King left a lot for America to ponder. He campaigned for the poor, the disenfranchised, the downtrodden. He was loved, because his heart was open to loving and helping people, some of the same people who did not want to be exposed to his light. On March 29, 1968, King went to Memphis, Tennessee, in support of the black sanitary public works employees, who were represented by AFSCME Local 1733.

 

The workers had been on strike since March 12 for higher wages and better treatment. In one incident, black street repairmen received pay for two hours when they were sent home because of bad weather, but white employees were paid for the full day.

 

On April 3, King addressed a rally and delivered his “I’ve Been to the Mountaintop” address at Mason Temple, the world headquarters of the Church of God in Christ. King's flight to Memphis had been delayed by a bomb threat against his plane. 

 

Notably, are words here, from the last speech of King’s life:

 

 

 

“And then I got to Memphis. And some began to say the threats, or talk about the threats that were out. What would happen to me from some of our sick white brothers?

 

 

 

“Well, I don't know what will happen now. We’ve got some difficult days ahead. But it doesn’t matter with me now. Because I’ve been to the mountaintop. And I don’t mind. Like anybody, I would like to live a long life. Longevity has its place. But I’m not concerned about that now. I just want to do God’s will. And He’s allowed me to go up to the mountain. And I’ve looked over. And I’ve seen the promised land. I may not get there with you. But I want you to know tonight, that we, as a people, will get to the promised land. So I’m happy, tonight. I’m not worried about anything. I’m not fearing any man.
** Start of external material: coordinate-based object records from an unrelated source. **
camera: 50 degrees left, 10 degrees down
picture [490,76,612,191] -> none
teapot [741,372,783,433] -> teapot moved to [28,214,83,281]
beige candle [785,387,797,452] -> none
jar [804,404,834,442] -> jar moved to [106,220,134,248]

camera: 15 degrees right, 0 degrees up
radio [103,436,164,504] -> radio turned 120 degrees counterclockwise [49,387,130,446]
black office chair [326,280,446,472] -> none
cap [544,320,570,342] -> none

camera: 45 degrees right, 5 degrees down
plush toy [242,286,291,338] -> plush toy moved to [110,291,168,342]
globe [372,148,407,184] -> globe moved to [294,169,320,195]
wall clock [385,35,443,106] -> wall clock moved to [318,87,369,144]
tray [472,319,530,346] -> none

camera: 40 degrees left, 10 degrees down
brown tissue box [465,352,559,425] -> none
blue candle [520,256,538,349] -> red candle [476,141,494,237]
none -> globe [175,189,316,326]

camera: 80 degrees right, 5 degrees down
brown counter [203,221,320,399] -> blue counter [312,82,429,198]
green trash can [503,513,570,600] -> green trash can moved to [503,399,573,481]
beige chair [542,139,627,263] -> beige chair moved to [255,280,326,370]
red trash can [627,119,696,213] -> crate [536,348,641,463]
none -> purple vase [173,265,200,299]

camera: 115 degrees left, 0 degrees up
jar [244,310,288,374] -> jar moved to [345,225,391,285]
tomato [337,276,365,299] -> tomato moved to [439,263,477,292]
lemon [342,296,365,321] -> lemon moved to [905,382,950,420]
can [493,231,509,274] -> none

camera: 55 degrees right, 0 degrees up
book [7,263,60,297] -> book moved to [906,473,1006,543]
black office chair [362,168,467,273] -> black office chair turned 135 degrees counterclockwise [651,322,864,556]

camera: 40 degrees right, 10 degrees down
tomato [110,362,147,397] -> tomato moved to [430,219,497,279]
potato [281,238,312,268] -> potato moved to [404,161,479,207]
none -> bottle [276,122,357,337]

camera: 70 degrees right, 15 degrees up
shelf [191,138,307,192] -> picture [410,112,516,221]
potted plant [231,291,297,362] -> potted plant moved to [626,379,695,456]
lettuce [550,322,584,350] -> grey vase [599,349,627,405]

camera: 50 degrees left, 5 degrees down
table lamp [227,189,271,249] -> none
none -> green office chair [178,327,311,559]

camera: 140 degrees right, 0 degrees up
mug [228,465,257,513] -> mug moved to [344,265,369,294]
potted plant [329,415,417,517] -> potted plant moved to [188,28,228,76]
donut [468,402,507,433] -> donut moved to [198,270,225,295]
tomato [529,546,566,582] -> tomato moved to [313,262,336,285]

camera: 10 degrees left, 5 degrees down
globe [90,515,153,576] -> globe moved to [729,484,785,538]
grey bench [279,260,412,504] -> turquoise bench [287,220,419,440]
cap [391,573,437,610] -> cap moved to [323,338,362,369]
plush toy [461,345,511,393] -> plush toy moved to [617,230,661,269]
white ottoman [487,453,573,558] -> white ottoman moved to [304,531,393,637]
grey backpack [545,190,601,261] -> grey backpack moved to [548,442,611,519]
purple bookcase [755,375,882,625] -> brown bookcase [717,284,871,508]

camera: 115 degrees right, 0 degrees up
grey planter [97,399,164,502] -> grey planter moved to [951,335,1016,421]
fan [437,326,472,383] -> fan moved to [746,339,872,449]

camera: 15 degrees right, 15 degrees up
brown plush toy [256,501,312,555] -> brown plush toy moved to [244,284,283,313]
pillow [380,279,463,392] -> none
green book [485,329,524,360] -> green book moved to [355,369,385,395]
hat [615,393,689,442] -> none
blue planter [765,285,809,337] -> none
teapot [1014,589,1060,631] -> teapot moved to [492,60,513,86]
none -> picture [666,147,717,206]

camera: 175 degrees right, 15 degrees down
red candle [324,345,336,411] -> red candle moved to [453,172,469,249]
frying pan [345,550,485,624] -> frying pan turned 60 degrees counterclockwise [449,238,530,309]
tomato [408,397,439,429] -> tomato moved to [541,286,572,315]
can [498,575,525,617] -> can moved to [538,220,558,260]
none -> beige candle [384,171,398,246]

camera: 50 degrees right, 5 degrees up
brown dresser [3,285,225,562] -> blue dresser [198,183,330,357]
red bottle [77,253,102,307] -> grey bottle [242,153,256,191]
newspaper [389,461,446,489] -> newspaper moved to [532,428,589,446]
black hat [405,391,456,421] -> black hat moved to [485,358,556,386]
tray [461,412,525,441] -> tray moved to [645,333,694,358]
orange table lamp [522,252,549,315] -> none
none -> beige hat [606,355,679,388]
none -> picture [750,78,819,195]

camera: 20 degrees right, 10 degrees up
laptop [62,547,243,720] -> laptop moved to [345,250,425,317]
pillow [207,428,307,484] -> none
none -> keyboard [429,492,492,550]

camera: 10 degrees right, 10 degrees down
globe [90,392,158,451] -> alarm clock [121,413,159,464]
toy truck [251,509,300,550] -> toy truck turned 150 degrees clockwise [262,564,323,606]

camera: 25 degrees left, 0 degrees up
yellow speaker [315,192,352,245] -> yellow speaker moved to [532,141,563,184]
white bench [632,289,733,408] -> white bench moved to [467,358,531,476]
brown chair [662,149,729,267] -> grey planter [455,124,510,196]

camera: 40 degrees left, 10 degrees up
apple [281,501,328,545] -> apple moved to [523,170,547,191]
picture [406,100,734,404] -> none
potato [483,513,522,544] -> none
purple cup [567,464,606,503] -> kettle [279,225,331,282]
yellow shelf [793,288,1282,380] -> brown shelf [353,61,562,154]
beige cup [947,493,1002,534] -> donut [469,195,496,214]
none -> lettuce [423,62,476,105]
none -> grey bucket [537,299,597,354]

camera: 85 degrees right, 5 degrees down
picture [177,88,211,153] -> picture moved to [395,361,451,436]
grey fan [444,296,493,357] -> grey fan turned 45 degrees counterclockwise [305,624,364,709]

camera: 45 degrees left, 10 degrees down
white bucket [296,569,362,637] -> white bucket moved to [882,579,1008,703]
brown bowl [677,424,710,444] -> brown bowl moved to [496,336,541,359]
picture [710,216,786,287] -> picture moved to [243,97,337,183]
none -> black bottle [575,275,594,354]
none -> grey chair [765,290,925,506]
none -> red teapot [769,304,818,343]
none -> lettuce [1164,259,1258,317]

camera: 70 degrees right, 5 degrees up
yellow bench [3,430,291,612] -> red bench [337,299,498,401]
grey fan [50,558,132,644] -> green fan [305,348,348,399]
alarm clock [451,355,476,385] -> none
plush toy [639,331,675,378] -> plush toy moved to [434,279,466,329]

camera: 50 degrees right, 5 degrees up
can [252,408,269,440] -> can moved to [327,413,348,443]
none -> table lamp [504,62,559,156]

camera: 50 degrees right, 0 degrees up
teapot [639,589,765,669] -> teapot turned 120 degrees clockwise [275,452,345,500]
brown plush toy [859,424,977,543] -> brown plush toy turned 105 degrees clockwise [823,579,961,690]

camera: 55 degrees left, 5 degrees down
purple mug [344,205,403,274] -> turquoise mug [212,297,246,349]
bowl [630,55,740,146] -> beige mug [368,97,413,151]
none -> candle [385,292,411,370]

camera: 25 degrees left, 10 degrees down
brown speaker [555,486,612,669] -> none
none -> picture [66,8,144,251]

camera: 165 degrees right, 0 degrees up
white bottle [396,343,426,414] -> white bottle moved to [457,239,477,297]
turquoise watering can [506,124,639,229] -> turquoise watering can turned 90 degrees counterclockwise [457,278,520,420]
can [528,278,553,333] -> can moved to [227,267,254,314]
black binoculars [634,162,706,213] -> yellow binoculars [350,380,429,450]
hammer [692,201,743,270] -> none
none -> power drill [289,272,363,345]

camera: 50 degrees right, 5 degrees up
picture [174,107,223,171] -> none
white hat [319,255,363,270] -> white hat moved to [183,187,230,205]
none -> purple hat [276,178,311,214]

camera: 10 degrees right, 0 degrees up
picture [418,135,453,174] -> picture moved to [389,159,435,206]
Mine eyes have seen the glory of the coming of the Lord…”

 

 

King was fatally shot at 6:01 p.m., April 4, 1968, as he stood on the Lorraine Motel balcony in Memphis, Tennessee. A bullet entered through his right cheek, smashing his jaw, then traveled down his spinal cord before lodging in his shoulder. After emergency chest surgery, King died at St. Joseph's Hospital at 7:05 p.m.

 

 

 

Just days after King’s assassination, Congress passed the Civil Rights Act of 1968. Internationally, King’s legacy includes influences on the Black Consciousness Movement and civil rights movement in South Africa. King’s work was cited by and served as an inspiration for South African leader Albert Lutuli, who fought for racial justice in his country and was later awarded the Nobel Prize.